The third organization involved is the Vilnius Tolerance Center headed by Emanuel Zingeris, a Jewish member of the Seimas, who no longer is a member of the local Jewish community and is one of the key operatives in the efforts of the Lithuanian government to promote the Prague Declaration of June 3, 2008, the main manifesto of the false equivalency movement.

As far as Lithuanian universities are concerned, not a single one has a Holocaust research center, nor are there any courses on Holocaust history. In fact, just this past summer, Vilnius University purged its most prominent Jewish professor, world-renowned Yiddish expert Prof. Dovid Katz, who has been teaching there the past eleven years, and whose primary sin was his courageous defense of several elderly Holocaust survivors who fought with the Soviet anti-Nazi partisans and who were accused in the local nationalist press of committing "war crimes" against innocent Lithuanian civilians.

These trumped-up charges against Jewish heroes, whose only hope of survival was to join the partisans, is part of the false symmetry being promoted by the Lithuanian authorities in order to relativize the Holocaust crimes of Lithuanians, as if they were the mirror image of similar or equivalent crimes by Jews against Lithuanians, and thereby deflect the fully-justified criticism of Lithuanian behavior during the Shoa. Of course, if the campaign to equalize Communist and Nazi crimes were to succeed, that would turn the Lithuanians from a "nation of killers" into a "nation of victims," which would do wonders to erase their guilt for Shoa crimes.

Rosenson is also wrong when it comes to the important issue of the prosecution of Nazi war criminals. He correctly points out that there was very strong resistance to doing so in Lithuania, but offers the explanation that there was similar opposition to such trials in other countries, pointing to France which did not try Lyon Gestapo chief Klaus Barbie until the eighties. What he neglects to mention is that the only reason there were any trials whatsoever of Lithuanian Nazi war criminals in independent Lithuania was external pressure from the US, Israel, and the Wiesenthal Center and that the local authorities did everything possible to prevent any of the criminals from actually being punished, turning the entire judicial process in these cases to a total farce. Instead of serving as an important history lesson, like the trial of Jasenovac concentration camp commander Dinko Sakic in Croatia, the Lithuanian attitude toward their Nazi collaborators was one of understanding and sympathy for the last people on earth to deserve such treatment.

In view of all of the above, and given Rosenson's efforts to describe Lithuania in a positive light, one can only wonder why a respected religious Zionist educator would defend the truly-indefensible behavior of a country which had the highest percentage of Jewish victims in the Holocaust and is trying its hardest to erase or at least minimize the memory of those crimes? The only possible answer is that in recent years the Lithuanian government has allocated enormous sums to try and improve its image in Jewish communities the world over.
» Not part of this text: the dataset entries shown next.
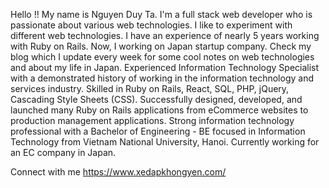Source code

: Hello !! My name is Nguyen Duy Ta. I'm a full stack web developer who is passionate about various web technologies.
I like to experiment with different web technologies. I have an experience of nearly 5 years working with Ruby on Rails.
Now, I working on Japan startup company. Check my blog which I update every week for some cool notes on web technologies and about my life in Japan.
Experienced Information Technology Specialist with a demonstrated history of working in the information technology and services industry.
Skilled in Ruby on Rails, React, SQL, PHP, jQuery, Cascading Style Sheets (CSS). Successfully designed, developed,
and launched many Ruby on Rails applications from eCommerce websites to production management applications.
Strong information technology professional with a Bachelor of Engineering - BE focused in Information Technology from Vietnam 
National University, Hanoi. Currently working for an EC company in Japan.

Connect with me
https://www.xedapkhongyen.com/
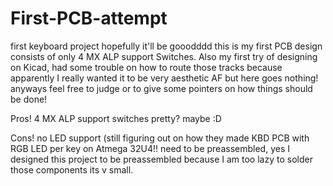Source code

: # First-PCB-attempt
first keyboard project hopefully it'll be gooodddd
this is my first PCB design consists of only 4 MX ALP support Switches.
Also my first try of designing on Kicad, had some trouble on how to route those tracks
because apparently I really wanted it to be very aesthetic AF but here goes nothing!
anyways feel free to judge or to give some pointers on how things should be done!

Pros!
4 MX ALP support switches
pretty? maybe :D

Cons!
no LED support (still figuring out on how they made KBD PCB with RGB LED per key on Atmega 32U4!!
need to be preassembled, yes I designed this project to be preassembled because I am too lazy to solder those components its v small.
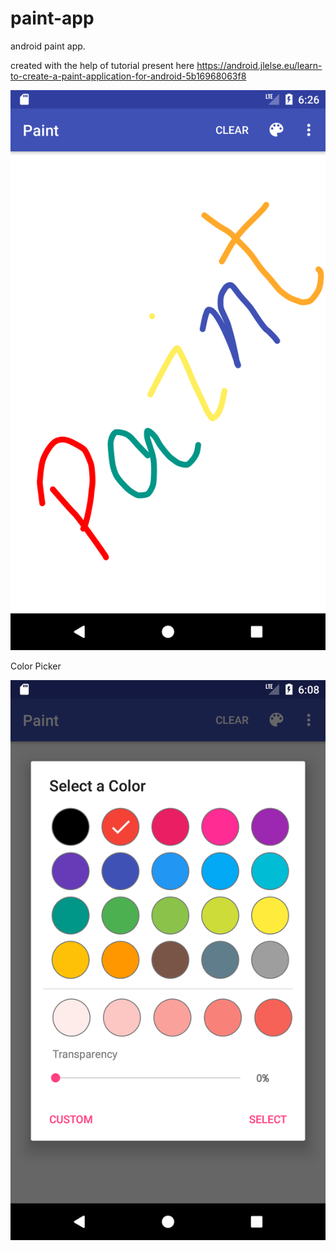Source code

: # paint-app
android paint app.

created with the help of tutorial present here 
https://android.jlelse.eu/learn-to-create-a-paint-application-for-android-5b16968063f8

![App](img/img1.png)

Color Picker 

![Color Picker](img/img2.png)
Can it be that the year-long program on Lithuanian Jewish history which culminates with a trip to Lithuania which is organized by Rabbi Rosenson personally and sponsored by Efrata Teachers College has been the recepient of Lithuanian government largesse? I hope that the existence of this program and nothing more explains why Efrata hosted the previous Lithuanian ambassador to Israel (currently the Deputy Foreign Minister) despite the terrible acccusations made at that time by the Lithuanain government against Jewish anti-Nazi partisans.

I do not know the answer to this question and I would like Rabbi Rosenson to explain. I can only hope that Rosenson's interview was the result of ignorance rather than funding , but something is very seriously wrong when a respected Zionist religious educational leader publically provides patently false information to defend those who are, in my opinion, in the process of inflicting serious damage on the interests of the Jewish people and the memory of the Holocaust.